The columnar epithelial cancer or columnar epithelioma originates in mucous membranes covered with columnar epithelium, and is chiefly met with in the stomach and intestine. As it resembles an adenoma in structure it is sometimes described as a malignant adenoma. Its malignancy is shown by the proliferating epithelium invading the other coats of the stomach or intestine, and by the development of secondary growths.
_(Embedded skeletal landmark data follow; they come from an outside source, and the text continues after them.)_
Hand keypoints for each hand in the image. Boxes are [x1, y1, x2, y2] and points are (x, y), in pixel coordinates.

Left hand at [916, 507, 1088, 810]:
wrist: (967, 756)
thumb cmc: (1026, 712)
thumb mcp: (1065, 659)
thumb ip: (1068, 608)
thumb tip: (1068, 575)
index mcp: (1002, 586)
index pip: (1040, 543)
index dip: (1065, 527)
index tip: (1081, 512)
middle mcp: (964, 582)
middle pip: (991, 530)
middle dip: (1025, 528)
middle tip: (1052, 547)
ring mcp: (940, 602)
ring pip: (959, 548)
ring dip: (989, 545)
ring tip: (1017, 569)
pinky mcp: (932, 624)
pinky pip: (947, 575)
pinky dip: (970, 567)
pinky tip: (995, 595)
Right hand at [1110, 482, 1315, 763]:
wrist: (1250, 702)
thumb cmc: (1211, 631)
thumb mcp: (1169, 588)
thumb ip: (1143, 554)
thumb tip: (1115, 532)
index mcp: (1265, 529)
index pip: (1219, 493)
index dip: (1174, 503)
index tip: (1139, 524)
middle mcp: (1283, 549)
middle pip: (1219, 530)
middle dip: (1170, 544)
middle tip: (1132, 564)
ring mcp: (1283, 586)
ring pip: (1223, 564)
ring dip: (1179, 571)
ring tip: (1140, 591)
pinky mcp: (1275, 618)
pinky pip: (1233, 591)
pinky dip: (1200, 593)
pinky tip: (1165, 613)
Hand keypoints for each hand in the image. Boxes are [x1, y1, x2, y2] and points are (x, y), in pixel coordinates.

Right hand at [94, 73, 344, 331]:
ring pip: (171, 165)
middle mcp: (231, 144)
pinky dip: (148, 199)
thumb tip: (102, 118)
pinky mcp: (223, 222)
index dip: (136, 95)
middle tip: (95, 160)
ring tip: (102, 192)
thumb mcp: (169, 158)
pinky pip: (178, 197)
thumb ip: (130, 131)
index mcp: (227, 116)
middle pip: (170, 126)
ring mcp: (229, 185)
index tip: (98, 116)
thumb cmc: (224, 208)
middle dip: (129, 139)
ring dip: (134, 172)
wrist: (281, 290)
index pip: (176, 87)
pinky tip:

Glandular carcinoma originates in organs such as the breast, and in the glands of mucous membranes and skin. The epithelial cells are not arranged on any definite plan, but are closely packed in irregularly shaped alveoli. If the alveoli are large and the intervening stroma is scanty and delicate, the tumour is soft and brain-like, and is described as a medullary or encephaloid cancer. If the alveoli are small and the intervening stroma is abundant and composed of dense fibrous tissue, the tumour is hard, and is known as a scirrhous cancer—a form which is most frequently met with in the breast. If the cells undergo degeneration and absorption and the stroma contracts, the tumour becomes still harder, and tends to shrink and to draw in the surrounding parts, leading, in the breast, to retraction of the nipple and overlying skin, and in the stomach and colon to narrowing of the lumen. When the cells of the tumour undergo colloid degeneration, a colloid cancer results; if the degeneration is complete, as may occur in the breast, the malignancy is thereby greatly diminished; if only partial, as is more common in rectal cancer, the malignancy is not appreciably affected. Melanin pigment is formed in relation to the cells and stroma of certain epithelial tumours, giving rise to melanotic cancer, one of the most malignant of all new growths. Cyst-like spaces may form in the tumour by the accumulation of the secretion of the epithelial cells, or as a result of their degeneration—cystic carcinoma. This is met with chiefly in the breast and ovary, and the tumour resembles the cystic adenoma, but it tends to infect its surroundings and gives rise to secondary growths.